In-finitude

Flow
Flow (2015) Generative and mashup picture

J’avance en aveugle. J’avance en sachant parfaitement ce que je fais, cette chose qui sans cela n’existerait pas. Il n’y a nulle nécessité, nulle expression ou intériorité. C’est une contingence, elle peut être, ne pas être, être autrement, ce qui lui donne une valeur inéchangeable. Elle est possible, non virtuelle.

L’in-finitude, une obsession depuis des années. Voilà sans doute ce que je tente de tracer. Une in-finitude qui ne serait pas seulement formelle, mais narrative. Durée : infinie. Narration : variable. Support : ?. Lorsque j’essaye de remplir les cases classiques d’une description muséologique avec certaines de mes œuvres, ça ne rentre pas ou alors c’est presque vide, c’est insignifiant, et c’est toujours pour la même raison : la variabilité informatique se lie à la contingence existentielle et ontique.

La caméra se déplace à la surface d’un jardin, c’est toujours le même, mais ce qu’on verra factuellement n’est pas prévu à l’avance, car le mouvement du regard a été programmé. Une navigation sans fin sur Internet où un bot semble chercher quelque chose et qui, petit à petit (selon la jonction de son temps et du nôtre)  construit un récit restant parcellaire, il s’écroule, de reconstruit et s’écroule à nouveau dans un incessant battement d’inspiration et d’expiration. Un autre bot qui ne cesse de produire des médias que nul ne prendre le temps de regarder.

La fragmentation de médias déjà existants (ici ou ) joués aléatoirement produit un tempo que les médias de masse du XXe ignoraient, nous plaçant face à une infinitude, entendez un infini de la finitude, la fêlure même du sujet. À la surface d’un paysage glaciaire produit à partir de l’empreinte digitale, le regard dérive toujours, c’est toujours le même, ce n’est jamais le même. Ou encore cette autre empreinte capturée qui se déforme sans cesse et qui continuera son évolution organique alors que le lieu sera vide et que plus personne ne sera là pour l’observer.

Cette contingence est aussi la rencontre entre deux images prises au hasard sur des milliards sur Internet reliées par un connecteur logique de la philosophie analytique la plus classique. Un récit parfois émerge, Internet est tissé d’histoires sous-jacentes qui ne sont pas seulement humaines. L’histoire est in-finie, personne ne la verra en entier. Elle mêle des fragments de vidéos et de sons, des fichiers 3d, des documents capturés en temps réel sur Internet.

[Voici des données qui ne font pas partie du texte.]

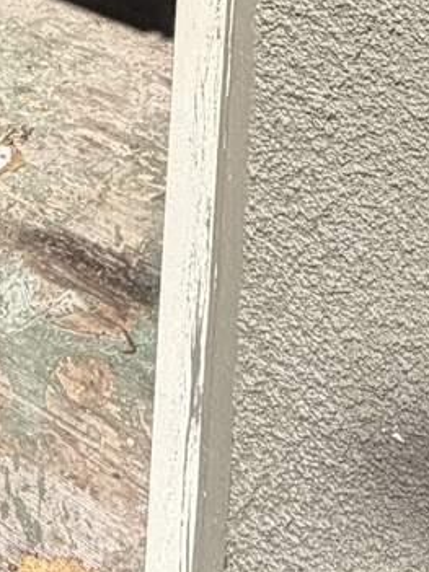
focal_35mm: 92
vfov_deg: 16.5
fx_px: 1521
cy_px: -556
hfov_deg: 14.6
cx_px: -266
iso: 32
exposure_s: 1/770
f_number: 2.2
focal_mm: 2.22
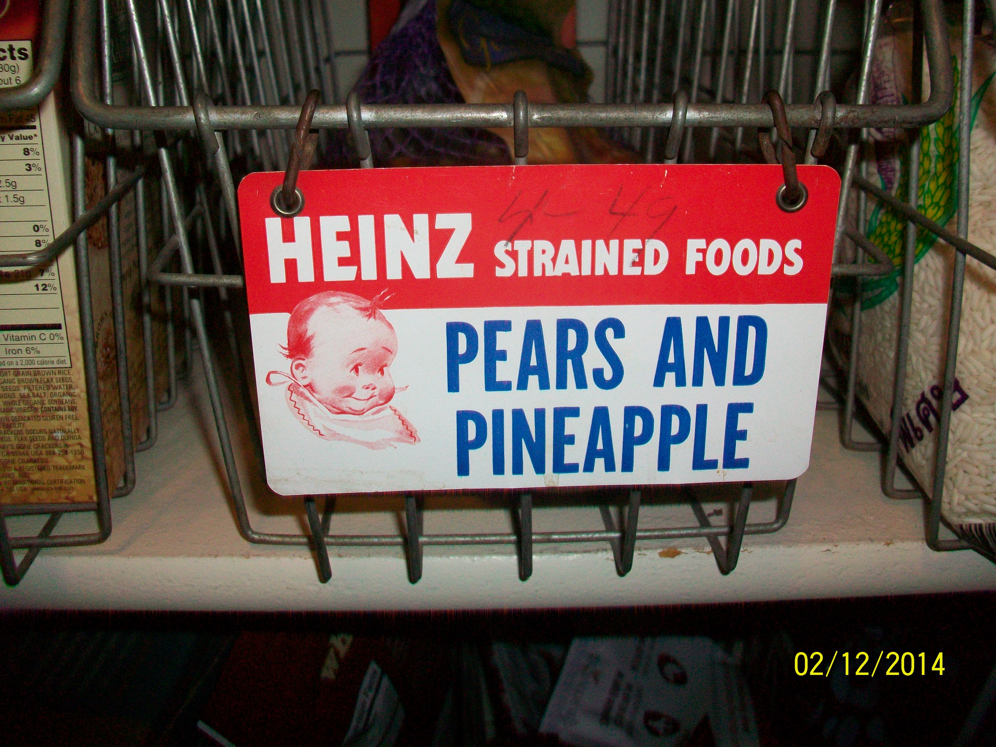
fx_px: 921
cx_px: 498
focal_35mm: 32
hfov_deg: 56.8
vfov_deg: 44.2
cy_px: 374
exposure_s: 1/60
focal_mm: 5.7
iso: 120
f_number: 2.8
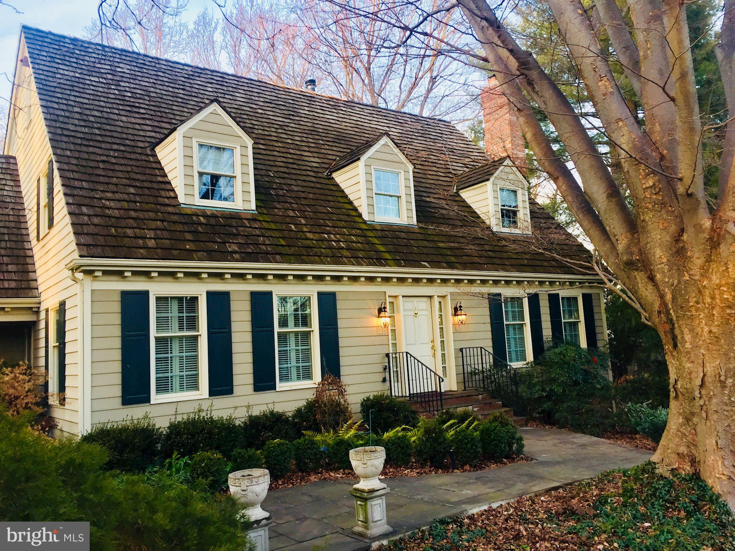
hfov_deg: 61.7
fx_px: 616
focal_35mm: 29
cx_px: 368
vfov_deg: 48.2
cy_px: 276
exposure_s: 1/120
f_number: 2.2
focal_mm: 4.15
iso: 64
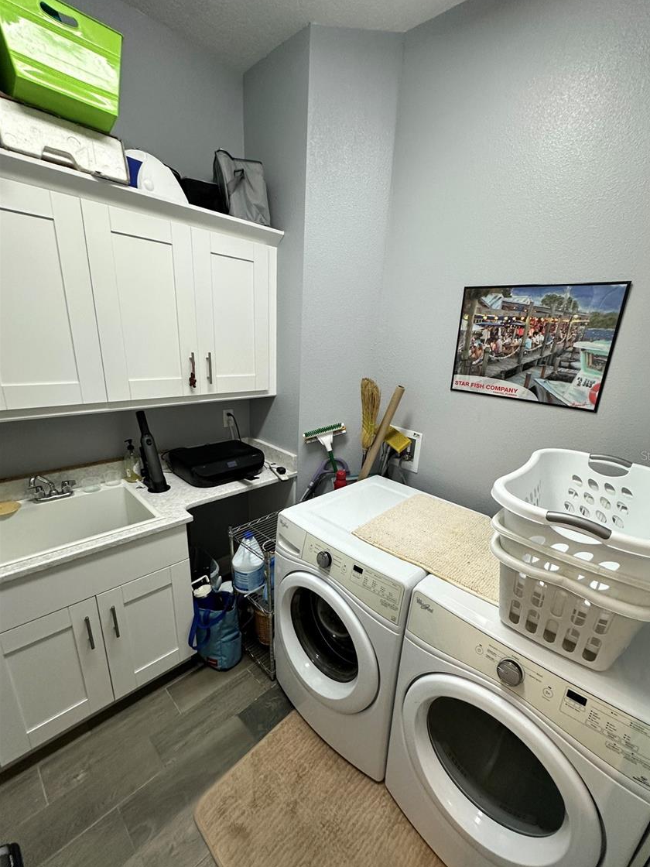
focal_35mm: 15
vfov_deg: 98.1
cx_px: 347
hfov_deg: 81.6
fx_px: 376
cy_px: 455
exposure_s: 1/120
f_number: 2.2
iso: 200
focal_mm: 2.22
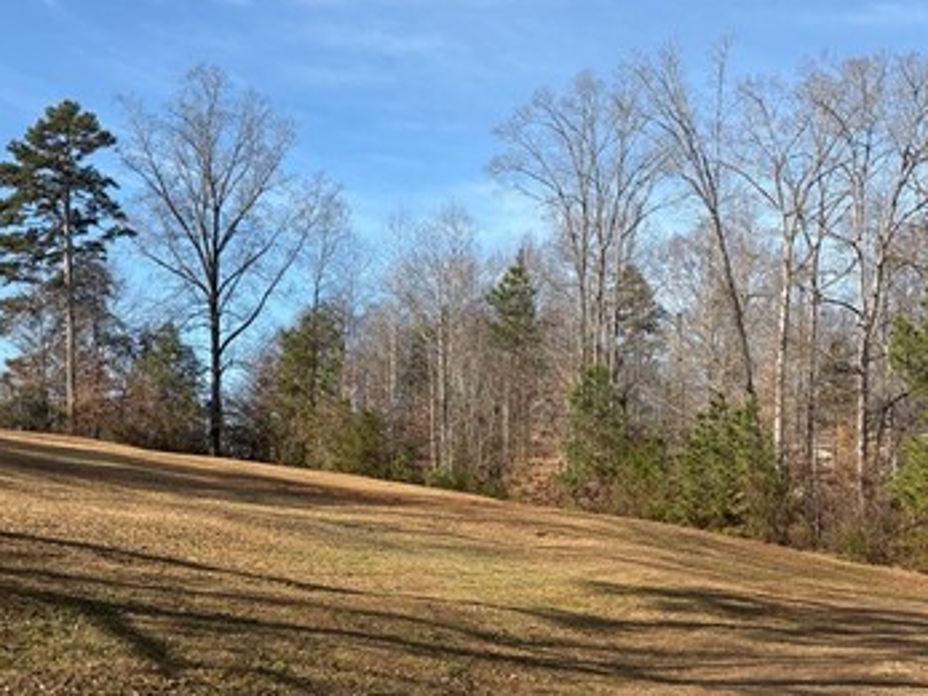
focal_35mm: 48
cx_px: 404
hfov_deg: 39.6
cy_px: 410
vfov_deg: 30.2
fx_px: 1286
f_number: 1.6
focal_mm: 5.96
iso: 50
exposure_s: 1/2451
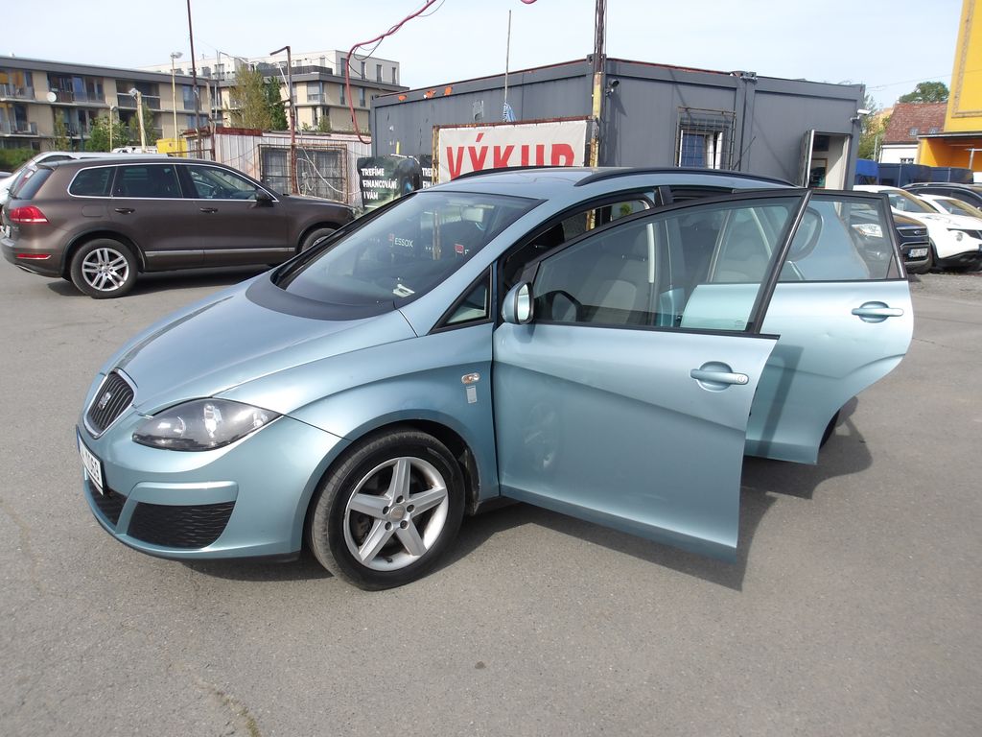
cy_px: 368
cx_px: 491
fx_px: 766
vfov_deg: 51.4
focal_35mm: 27
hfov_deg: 65.3
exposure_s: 1/974
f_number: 3
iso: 100
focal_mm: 4.9
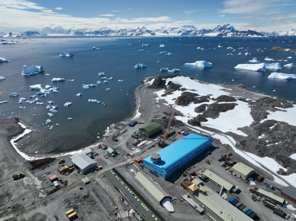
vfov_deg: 56.8
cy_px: 110
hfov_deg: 71.6
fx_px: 205
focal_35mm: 24
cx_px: 148
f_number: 2.8
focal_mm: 12.29
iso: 100
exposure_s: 1/4000
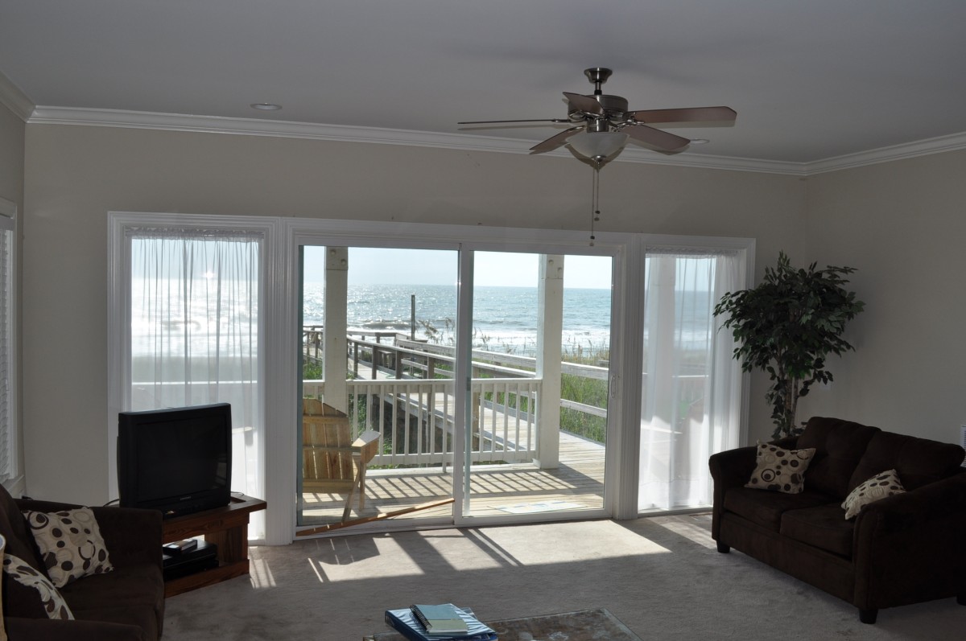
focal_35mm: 30
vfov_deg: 43.5
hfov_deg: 62.0
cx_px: 483
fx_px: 804
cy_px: 320
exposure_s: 1/200
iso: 200
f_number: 11
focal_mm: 20
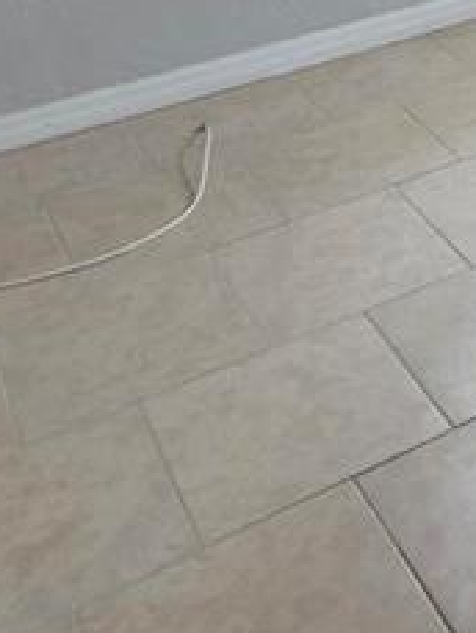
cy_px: -470
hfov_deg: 18.7
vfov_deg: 20.9
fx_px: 1246
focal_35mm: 68
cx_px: 742
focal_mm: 2.2
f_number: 1.9
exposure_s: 1/60
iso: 160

Elle dit le 11 septembre, un homme qui se perd dans la ville et qui se souvient.

Elle déconstruit la certitude des narrations classiques, elle est une fiction sans narration (sans narrateur), et se rapproche de cette chose hors-sens qui hante nos existences et contre laquelle, parfois, nous luttons. Elle en fait le cœur de la fiction parce qu’elle fonctionne effectivement de cette façon. Elle n’en est pas seulement une métaphore comme dans le post-cinéma et ses narrations flottantes : le programme fonctionne seul et nous offre sa solitude, ce que nous sommes en train de voir ne sera visible qu’une unique fois, ceci ne se répétera pas, même si nous avons peut être le sentiment que c’est toujours un peu la même chose et que nous tournons autour du même objet sans cesse.

L’épuisement d’une forme, un regard qui n’est pas humain et qui nous confronte à notre finitude. C’est en ce point précis, qui forme le cœur de ce que je fais, que la question technologique rencontre l’existence, le plus anonyme qui forme notre intensité lorsqu’un frisson nous parcourt par un décalage sans borne. Internet est une dimension de ce trouble, il est transfini, il grandit plus vite que notre capacité à le parcourir et c’est pourquoi le réseau est notre époque et constitue notre histoire. Qu’est-ce donc qu’un monde si ce n’est cet excès par rapport à ma visée ? Le monde c’est ce qui est au bord de l’image, ce qui déborde la surface de mon regard. Une oeuvre configure un monde quand elle n’est pas entièrement visible même si elle n’est que du visible, le regardeur fait seulement défaut.

La fiction n’a lieu qu’une fois, cette fois dont je suis le témoin, et paradoxalement elle existe aussi sans moi, sans aucun observateur, sans aucun témoin.